■ **Action item A**
In the album review, who sings Boots For Hire?
■ **Action item B**
Name every song the album review comments on.
■ **Action item C**
Write the next part of the album review, picking up after its last sentence.
··· Quoted passage ···
The Simple Life: Good morning to everyone: the only thing that I miss is toast and eggs. This is a song you would like to hear every morning! It brings you in such a good mood! Great opener of a stunning album.

Early Morning Call: epic! Not easy to describe which feelings it gives, because it's a blend of so many sensations. I picture myself dancing in a big dance hall surrounded by elves. I see majestic mountains and flying eagles. Heavenly beautiful, and it gets peppered by the undeniable Tench guitar sound.

Boots For Hire: this is a cover from Murky Red's track on their album 'Time Doesn't Matter', sung by the Murky Red frontman himself, Stef Flaming. He also plays guitar on it. That dark melody brings a sinister atmosphere, makes your heart beating much faster, crawls on your back, and is brilliantly performed by the Corvus Stoners. One of my favorites on this album for sure.
··· Information supplied ···
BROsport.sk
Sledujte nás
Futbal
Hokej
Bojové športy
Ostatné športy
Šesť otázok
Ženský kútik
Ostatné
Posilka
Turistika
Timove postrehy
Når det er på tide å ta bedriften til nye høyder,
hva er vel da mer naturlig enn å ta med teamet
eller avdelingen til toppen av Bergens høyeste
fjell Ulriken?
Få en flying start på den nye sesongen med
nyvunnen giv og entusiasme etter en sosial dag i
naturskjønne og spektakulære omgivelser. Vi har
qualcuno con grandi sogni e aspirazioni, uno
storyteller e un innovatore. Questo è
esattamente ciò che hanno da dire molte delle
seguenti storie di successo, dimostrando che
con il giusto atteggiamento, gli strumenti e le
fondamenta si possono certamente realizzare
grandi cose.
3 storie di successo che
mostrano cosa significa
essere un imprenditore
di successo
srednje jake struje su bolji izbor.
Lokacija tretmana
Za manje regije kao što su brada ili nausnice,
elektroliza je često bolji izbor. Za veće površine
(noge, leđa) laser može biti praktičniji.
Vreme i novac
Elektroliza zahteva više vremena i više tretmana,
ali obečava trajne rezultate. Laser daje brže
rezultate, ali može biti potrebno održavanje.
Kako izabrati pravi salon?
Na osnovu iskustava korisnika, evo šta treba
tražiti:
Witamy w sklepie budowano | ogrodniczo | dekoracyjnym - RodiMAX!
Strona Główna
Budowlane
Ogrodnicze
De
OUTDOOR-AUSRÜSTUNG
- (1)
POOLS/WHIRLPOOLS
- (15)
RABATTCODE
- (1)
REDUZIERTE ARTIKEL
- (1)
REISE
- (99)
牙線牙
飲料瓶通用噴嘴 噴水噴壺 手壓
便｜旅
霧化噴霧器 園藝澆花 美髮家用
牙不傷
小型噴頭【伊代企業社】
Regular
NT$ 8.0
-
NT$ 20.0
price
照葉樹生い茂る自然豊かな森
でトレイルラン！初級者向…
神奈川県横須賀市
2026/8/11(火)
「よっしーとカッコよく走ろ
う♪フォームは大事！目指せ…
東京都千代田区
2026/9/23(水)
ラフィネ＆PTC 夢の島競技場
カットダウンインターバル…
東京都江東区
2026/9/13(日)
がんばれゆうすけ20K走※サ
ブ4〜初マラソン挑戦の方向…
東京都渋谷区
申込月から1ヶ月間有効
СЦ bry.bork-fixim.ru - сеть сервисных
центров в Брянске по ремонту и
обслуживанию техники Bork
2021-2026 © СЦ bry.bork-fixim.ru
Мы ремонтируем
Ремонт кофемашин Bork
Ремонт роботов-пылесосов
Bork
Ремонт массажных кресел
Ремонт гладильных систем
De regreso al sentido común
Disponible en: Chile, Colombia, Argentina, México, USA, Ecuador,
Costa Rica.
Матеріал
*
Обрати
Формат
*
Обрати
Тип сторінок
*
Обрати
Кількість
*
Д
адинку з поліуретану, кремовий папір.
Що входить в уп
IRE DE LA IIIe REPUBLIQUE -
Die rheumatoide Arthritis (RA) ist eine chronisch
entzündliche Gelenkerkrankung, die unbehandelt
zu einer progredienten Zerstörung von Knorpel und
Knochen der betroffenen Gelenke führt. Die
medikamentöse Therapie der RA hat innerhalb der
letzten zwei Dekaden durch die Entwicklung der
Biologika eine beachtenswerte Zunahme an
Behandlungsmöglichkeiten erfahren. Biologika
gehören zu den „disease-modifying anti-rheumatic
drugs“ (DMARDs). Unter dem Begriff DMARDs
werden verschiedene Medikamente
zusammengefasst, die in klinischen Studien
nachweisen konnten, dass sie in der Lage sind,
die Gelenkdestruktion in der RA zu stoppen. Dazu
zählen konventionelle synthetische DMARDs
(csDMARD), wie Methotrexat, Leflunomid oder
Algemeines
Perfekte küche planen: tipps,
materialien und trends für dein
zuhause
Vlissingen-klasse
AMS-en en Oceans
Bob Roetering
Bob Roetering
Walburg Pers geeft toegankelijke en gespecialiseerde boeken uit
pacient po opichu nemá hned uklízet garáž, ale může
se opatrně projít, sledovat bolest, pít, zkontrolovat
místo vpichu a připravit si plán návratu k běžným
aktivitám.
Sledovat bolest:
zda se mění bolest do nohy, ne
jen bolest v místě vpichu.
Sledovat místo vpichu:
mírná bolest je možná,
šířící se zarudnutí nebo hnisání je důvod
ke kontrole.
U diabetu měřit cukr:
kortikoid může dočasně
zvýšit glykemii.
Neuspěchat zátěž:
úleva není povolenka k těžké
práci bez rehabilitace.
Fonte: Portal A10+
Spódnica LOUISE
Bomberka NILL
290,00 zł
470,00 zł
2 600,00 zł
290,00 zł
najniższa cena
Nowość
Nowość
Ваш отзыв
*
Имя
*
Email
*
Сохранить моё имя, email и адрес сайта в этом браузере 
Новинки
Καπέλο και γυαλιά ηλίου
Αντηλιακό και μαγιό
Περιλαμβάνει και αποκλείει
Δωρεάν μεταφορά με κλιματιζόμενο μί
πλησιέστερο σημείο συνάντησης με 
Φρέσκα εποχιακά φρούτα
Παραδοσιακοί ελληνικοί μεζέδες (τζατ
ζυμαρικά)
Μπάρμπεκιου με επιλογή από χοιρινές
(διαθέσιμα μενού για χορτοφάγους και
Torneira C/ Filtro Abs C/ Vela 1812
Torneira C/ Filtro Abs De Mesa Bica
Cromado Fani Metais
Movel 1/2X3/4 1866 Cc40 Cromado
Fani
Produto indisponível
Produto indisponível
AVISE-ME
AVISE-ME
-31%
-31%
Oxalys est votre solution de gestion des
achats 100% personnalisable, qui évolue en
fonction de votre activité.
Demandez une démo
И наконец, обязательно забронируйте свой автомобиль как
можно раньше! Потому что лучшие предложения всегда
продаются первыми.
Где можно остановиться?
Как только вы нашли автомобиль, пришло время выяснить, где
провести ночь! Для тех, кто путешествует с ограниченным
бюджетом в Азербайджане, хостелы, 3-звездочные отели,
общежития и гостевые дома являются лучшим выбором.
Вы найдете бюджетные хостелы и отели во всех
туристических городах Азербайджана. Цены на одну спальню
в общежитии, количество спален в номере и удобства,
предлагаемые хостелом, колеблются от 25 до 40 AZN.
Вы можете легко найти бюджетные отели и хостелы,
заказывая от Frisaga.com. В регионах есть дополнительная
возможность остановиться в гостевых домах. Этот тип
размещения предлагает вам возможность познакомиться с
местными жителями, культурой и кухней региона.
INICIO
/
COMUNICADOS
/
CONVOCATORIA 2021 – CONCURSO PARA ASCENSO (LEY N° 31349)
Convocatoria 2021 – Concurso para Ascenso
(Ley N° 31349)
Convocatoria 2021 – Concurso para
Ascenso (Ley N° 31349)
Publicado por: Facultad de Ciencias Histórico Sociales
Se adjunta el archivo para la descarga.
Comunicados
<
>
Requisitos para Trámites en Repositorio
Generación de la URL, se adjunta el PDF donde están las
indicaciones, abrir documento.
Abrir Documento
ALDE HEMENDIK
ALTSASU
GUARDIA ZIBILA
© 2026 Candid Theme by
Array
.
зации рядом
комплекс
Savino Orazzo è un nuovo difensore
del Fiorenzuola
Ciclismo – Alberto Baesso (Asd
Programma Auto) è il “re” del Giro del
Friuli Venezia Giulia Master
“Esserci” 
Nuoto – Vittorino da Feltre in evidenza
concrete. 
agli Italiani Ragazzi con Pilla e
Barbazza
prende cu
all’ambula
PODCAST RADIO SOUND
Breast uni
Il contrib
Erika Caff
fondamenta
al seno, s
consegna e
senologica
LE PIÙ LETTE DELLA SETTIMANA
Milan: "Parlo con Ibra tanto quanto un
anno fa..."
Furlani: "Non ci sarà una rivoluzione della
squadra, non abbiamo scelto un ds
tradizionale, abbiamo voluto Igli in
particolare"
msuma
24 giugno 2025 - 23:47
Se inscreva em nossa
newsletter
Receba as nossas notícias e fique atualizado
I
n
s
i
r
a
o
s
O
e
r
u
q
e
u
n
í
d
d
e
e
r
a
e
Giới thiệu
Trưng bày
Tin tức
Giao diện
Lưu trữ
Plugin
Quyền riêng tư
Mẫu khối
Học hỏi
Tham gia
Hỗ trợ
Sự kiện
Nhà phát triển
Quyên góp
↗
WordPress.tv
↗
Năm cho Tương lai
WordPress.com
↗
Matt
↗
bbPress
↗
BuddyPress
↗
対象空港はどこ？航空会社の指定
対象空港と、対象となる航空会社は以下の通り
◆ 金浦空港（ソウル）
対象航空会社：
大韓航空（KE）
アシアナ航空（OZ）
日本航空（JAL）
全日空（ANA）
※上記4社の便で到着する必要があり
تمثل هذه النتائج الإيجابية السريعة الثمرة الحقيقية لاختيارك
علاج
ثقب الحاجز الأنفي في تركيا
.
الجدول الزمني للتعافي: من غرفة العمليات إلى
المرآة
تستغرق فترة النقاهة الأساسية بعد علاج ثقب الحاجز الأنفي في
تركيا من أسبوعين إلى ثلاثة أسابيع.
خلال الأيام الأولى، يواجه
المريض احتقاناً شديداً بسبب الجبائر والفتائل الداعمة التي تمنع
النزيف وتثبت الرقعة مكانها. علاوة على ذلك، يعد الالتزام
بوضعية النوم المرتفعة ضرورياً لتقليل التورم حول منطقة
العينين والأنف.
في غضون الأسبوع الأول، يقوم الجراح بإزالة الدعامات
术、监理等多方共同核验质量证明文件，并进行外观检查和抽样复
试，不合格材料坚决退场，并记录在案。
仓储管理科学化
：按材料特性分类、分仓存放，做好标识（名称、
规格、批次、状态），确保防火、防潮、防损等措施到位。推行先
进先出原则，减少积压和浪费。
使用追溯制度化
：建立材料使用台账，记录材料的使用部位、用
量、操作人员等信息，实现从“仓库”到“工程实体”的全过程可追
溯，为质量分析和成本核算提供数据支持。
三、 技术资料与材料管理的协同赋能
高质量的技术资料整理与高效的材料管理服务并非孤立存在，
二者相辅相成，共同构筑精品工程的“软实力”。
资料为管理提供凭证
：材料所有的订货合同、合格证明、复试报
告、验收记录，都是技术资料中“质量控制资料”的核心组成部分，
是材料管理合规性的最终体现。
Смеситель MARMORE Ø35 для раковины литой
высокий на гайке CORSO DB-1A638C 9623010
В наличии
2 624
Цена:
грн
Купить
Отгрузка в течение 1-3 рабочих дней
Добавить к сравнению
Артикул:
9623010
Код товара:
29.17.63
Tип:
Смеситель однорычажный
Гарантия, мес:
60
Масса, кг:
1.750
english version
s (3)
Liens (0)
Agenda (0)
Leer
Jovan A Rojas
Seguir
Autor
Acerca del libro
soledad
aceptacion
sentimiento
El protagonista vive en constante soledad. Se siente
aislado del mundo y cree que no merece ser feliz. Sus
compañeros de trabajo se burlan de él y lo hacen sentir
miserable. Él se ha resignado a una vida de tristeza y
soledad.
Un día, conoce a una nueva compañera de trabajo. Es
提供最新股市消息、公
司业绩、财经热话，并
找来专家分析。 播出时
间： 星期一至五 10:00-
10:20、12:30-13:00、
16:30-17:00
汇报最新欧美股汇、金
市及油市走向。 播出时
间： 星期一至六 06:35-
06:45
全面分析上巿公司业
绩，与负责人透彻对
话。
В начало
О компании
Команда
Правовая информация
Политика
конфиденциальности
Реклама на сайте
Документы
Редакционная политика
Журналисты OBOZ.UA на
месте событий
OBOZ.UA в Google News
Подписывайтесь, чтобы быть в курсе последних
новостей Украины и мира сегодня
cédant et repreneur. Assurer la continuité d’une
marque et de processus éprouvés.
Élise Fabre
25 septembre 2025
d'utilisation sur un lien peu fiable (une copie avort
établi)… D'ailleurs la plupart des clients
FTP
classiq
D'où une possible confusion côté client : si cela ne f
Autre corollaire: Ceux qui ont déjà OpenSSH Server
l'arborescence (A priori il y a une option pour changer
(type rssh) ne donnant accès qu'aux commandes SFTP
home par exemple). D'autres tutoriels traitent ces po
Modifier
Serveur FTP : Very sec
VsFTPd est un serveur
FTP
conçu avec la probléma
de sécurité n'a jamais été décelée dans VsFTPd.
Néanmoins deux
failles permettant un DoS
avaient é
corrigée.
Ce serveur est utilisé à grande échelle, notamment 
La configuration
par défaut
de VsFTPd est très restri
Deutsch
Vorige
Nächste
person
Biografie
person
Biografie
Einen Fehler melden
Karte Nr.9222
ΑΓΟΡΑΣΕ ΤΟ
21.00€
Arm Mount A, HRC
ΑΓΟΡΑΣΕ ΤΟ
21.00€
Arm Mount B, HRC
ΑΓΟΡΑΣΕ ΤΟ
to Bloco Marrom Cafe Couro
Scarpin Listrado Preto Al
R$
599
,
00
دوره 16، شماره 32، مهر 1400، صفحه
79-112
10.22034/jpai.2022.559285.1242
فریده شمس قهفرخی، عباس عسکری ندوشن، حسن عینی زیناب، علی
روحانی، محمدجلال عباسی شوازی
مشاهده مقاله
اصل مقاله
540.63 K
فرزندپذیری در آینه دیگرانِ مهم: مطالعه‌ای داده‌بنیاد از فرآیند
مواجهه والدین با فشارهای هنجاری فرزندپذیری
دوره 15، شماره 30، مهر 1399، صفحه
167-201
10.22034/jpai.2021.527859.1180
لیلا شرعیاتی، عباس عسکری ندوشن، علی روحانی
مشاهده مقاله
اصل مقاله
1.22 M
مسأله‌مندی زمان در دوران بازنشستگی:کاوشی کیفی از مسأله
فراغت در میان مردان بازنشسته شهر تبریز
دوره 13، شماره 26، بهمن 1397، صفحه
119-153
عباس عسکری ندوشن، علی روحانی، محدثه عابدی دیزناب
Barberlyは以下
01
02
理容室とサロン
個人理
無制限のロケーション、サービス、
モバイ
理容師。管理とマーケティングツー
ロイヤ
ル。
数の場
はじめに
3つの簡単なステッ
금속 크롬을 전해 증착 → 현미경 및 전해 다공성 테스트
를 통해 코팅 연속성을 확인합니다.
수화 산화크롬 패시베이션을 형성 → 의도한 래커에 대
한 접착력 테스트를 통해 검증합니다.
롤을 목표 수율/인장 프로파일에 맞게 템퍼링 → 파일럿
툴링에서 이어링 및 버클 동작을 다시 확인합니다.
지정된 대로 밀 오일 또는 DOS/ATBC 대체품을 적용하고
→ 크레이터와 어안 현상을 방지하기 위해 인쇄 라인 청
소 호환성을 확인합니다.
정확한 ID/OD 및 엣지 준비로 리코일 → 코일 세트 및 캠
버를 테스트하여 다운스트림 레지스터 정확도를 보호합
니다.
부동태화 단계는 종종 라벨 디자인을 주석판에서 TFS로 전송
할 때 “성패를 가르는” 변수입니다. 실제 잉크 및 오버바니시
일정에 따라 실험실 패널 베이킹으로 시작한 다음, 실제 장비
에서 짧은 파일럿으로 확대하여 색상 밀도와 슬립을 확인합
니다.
···
■ **Exercise output A**
Stef Flaming, the Murky Red frontman.

■ **Exercise output B**
The Simple Life, Early Morning Call, Boots For Hire

■ **Exercise output C**
Sneaky Entrance Into Lisa: too short. But that's their purpose. Corvus Stone likes to tease. This band is known for their use of humour, and doing the opposite of what people expect. You get draged into this beautiful music piece and then it stops. You only have the time to think: 'Who is Lisa and where is her entrance?'

Purple Stone: fasten your seatbelts! It starts with the sound of an engine followed by screech of wheels, and then it gets launched into a fast forward track. Wolff's drumwork thunders throughout the song. Suddenly you hear 'Nobody's gonna take my car'; did I already mention that they use lots of humour?

A Stoned Crow Meets The Rusty Wolff Rat: I bow for Petri, their brilliant bassist. Many rhythm changes. Normally such track would drive me mad. This one doesn't. The Stoners play with boundaries and go far. And when you think 'no way' they change it to 'yes please'. Many small but significant details make that you want to hear it over and over again. Imagine that you would miss one detail!

Lisa Has A Cigar: correct me if I'm wrong, but I immediately make the liaison between a cigar and Lisa's entrance. Or I have a dirty mind. Also too short. The baroque influences make me think of a Lady and Lord entering the big hall of a royal palace, bending their heads towards the other guests. Skilful piano work from Pasi. More of this!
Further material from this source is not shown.